Hayes sentenced Blake to six years under the state’s Youthful Offender Act, but deferred any punishment until he successfully completes a juvenile drug court program. And if he isn’t arrested within the next five years, his record will be expunged.

“Everyone is in agreement that Mr. Blake deserves a second chance,” said Jennifer Colton, the assistant York County solicitor who prosecuted Blake.

And Blake, too, appeared both grateful and remorseful at the hearing. He read from a letter to 16th Circuit Solicitor Kevin Bracket, saying, “I feel like I let my community down, and that’s nothing I ever wanted to do.” He also apologized for bringing embarrassment to his “South Pointe family, which seemed to be my only family at times.”

“I understand some people ... my age aren’t given a second chance, so I am very thankful,” he said.

America’s prisons are teeming with young men like Blake who weren’t given a second chance, first-time, nonviolent drug offenders, many of them sentenced under obsolete mandatory minimum sentencing rules. A disproportionate number of them are African Americans, as is Blake.
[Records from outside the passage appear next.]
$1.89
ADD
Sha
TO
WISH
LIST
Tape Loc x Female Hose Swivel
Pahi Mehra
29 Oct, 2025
The U.S. Justice Department recently acted unilaterally to review the cases of thousands of federal inmates who already would have served their time if they had been sentenced under current standards. Many of them will be released and paroled.

But we think offering offenders such as Blake a second chance to straighten out their lives and avoid jail time is the more sensible approach. Blake, a once-promising high school athlete, now has the opportunity to become a productive citizen without a record that could have hindered him for the rest of his life.
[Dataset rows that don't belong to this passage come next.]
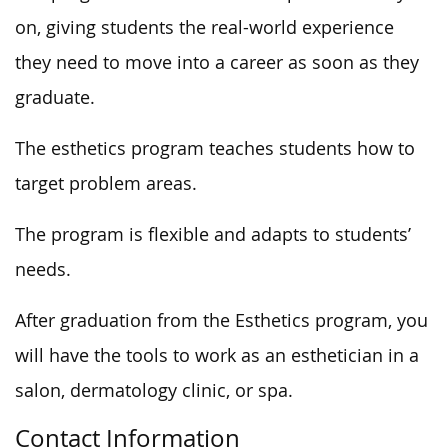
on, giving students the real-world experience
they need to move into a career as soon as they
graduate.
The esthetics program teaches students how to
target problem areas.
The program is flexible and adapts to students’
needs.
After graduation from the Esthetics program, you
will have the tools to work as an esthetician in a
salon, dermatology clinic, or spa.
Contact Information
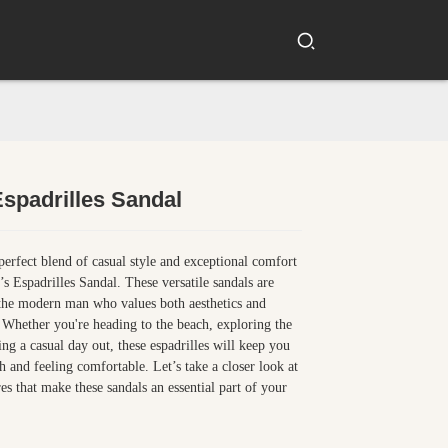
spadrilles Sandal
Loading...
Loading...
perfect blend of casual style and exceptional comfort
s Espadrilles Sandal. These versatile sandals are
the modern man who values both aesthetics and
. Whether you're heading to the beach, exploring the
ing a casual day out, these espadrilles will keep you
sh and feeling comfortable. Let’s take a closer look at
res that make these sandals an essential part of your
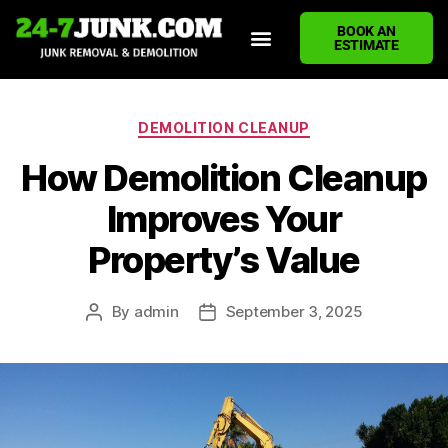
BOOK AN
ESTIMATE
HOME
ABOUT US
JUNK REMOVAL SERVICES
DEMOLITION CLEANUP
ECO-FRIENDLY JUNK REMOVAL
LOCATIONS WE SERVE
BLOG
CONTACT US
WRITE A REVIEW
DEMOLITION CLEANUP
How Demolition Cleanup
Improves Your
Property’s Value
By
admin
September 3, 2025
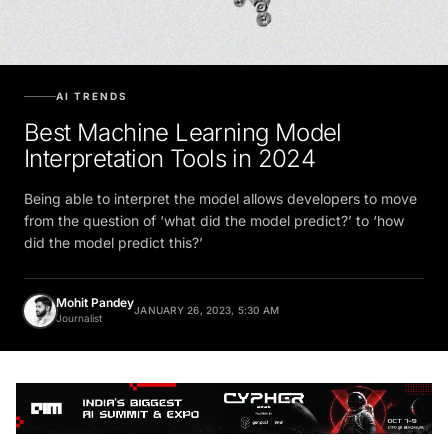
AI TRENDS
Best Machine Learning Model
Interpretation Tools in 2024
Being able to interpret the model allows developers to move
from the question of ‘what did the model predict?’ to ‘how
did the model predict this?’
Mohit Pandey
JANUARY 26, 2023, 5:30 AM
Journalist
We don’t think Blake deserved this plea deal simply because he played high school football, and we doubt that was a significant factor in Judge Hayes’ decision to offer him the deal. A similar plea bargain should be considered for any young nonviolent offender without an extensive juvenile record who expresses a sincere willingness to reform.

The United States has the highest incarceration rate in the world. Housing roughly 2.3 million inmates costs an estimated $24,000 per prisoner per year, and the nation continues to spend billions of dollars a year to build new prisons to accommodate them.

Jurisdictions everywhere need to find more sensible alternatives to indiscriminate lengthy prison sentences. We salute Judge Hayes and hope Blake will take advantage of this chance to reset his bearings and change his life.